Today, our academic community came together for professional development with a theme of diversity and inclusiveness as well as awareness for inclusiveness in the classroom. This is not just for our students but for the benefit of everyone at the university from the staff to the professors. Small changes will go a long way.

This also includes social awareness and bringing together the students, educators, and the community to a better understand of each other. This also includes the language we use, we don’t use, and misuse within our syllabi, our lecture, and our speech. Words have power and we can use it to help include all students of all walks in life and backgrounds.

The message also includes doing more for the community as a whole with inclusivity as well as empathy for all.

“The ability to acknowledge blind spots can emerge only as we expand our concern about politics of domination and our capacity to care about the oppression and exploitation of other. A love ethic makes this expansion possible.”

Bell Hooks “Love as a the Practice of Freedom”

Our reading and viewing list includes “Love as a Practice of Freedom” by Bell Hooks, graduation speech by Alexis Pauline Gumbs and a sample of Dub by the same author, a video with Ebony Noelle Golden, and Race and Anti-blackness opinion piece by the New York Times.

“And after I’ve just been handing you the weight of the entire future: your dreams, the beauty that you’re going to impose on it, the love as life force that you’re going to cultivate, the power of love and the freedom to be wholly; I also want you just to have the freedom to release what is not yours, what does not belong to you, what does not serve you, anything negative that is imposed upon you from outside. Pay it no mind.”

Keynote Speaker, Dr. Alexis Gumbs, 2020 Lavender Graduation, to LGBTQQI graduates

We were also given a chance to see what Native American land we were occupying by using https://native-land.ca/ . It’s a humbling experience when you review the history and all that surrounds you. It makes you more cognizant to the shifting of the history.

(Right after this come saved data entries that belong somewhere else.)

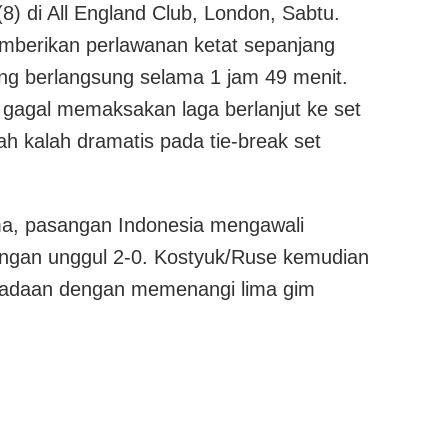
8) di All England Club, London, Sabtu.
emberikan perlawanan ketat sepanjang
ng berlangsung selama 1 jam 49 menit.
agal memaksakan laga berlanjut ke set
ah kalah dramatis pada tie-break set
ma, pasangan Indonesia mengawali
ngan unggul 2-0. Kostyuk/Ruse kemudian
adaan dengan memenangi lima gim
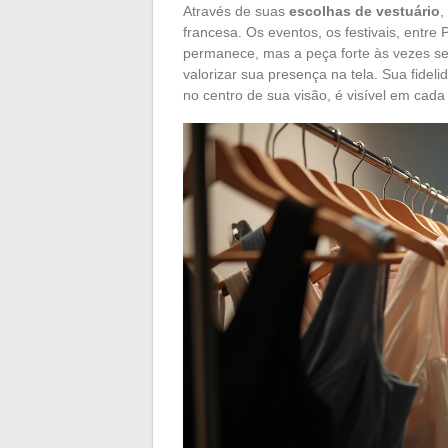
Através de suas
escolhas de vestuário
,
francesa. Os eventos, os festivais, entr
permanece, mas a peça forte às vezes s
valorizar sua presença na tela. Sua fidel
no centro de sua visão, é visível em cad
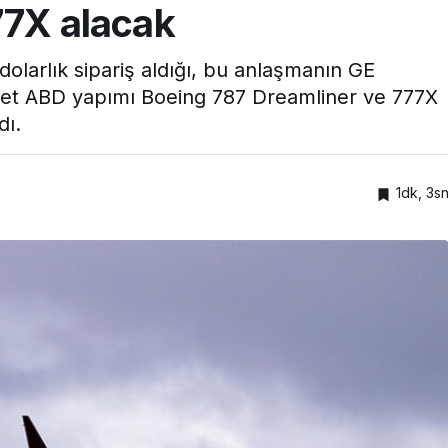
77X alacak
dolarlık sipariş aldığı, bu anlaşmanın GE
det ABD yapımı Boeing 787 Dreamliner ve 777X
dı.
1dk, 3s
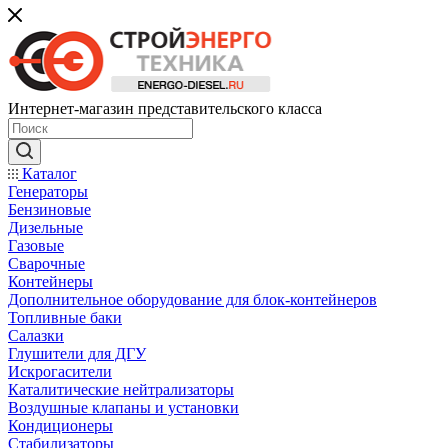
Интернет-магазин представительского класса
Каталог
Генераторы
Бензиновые
Дизельные
Газовые
Сварочные
Контейнеры
Дополнительное оборудование для блок-контейнеров
Топливные баки
Салазки
Глушители для ДГУ
Искрогасители
Каталитические нейтрализаторы
Воздушные клапаны и установки
Кондиционеры
Стабилизаторы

Turntables was introduced by the speaker to reflect

“To be clear, “racism” isn’t a meaningless term. But it’s a catch-all that can encapsulate anything from black people being denied fair access to mortgage loans, to Asian students being burdened with a “model minority” label. It’s not specific. “

Kihana Miraya Ross, LA Times Opinion, “Call It What It Is: Anti-Blackness”

Another message is being able to build connections with the ancestral past, as teachers and parents, that can help shape the future as a society. This includes instilling in the next generation a form of understanding of what happened, where we are going, and how we can address any inequity for all in our society. Also, we as teachers, have the powers to enable critical thinking, empathy, and exploring of cultural history which will build the foundation of the future generation. Just as traveling and exposure increases empathy for our fellow human beings, education is journey of the mind that can expand this empathy and understanding for others.

We need to include inclusive teaching into curriculum because we have the power to do so as educators and teach with examples. This isn’t a direct quote from our breakout group but it is still something I was considering from today: “deliberately cultivating a learning environment where all students are treated equitably, have equal access to learning, and feel valued and supported in their learning.” As an educator, I never want any student to be felt left out and feeling powerless in their education, or unmotivated in their learning because of how they feel as a person.

All domains of teaching including content selection and delivery, interaction, and critical engagement should have the following:

  • Critical engagement – acknowledge student differences and allow them to connect personal factors to assignments
  • Academic belonging – trying not to use languages to exclude (e.g., “When you go home for Thanksgivings” or “Ask your mother and father…”), dignity of the students’ circumstances, and acknowledgement of diverse backgrounds
  • Transparency – clearly communicating with students, set deadlines but able to accommodate those within reasonable means
  • Structured interactions – protocols for equitability and access, ask about expectation and needs from the students, giving enough time and attention to each student based on needs
  • Flexibility – responding and adapting to student changes, balancing design and commitment to students, clear pathways for late and absences, availability of course materials for those who need a different pace,

Taking this lesson as a whole, one message emerges for me as an educator: “We can all do better”.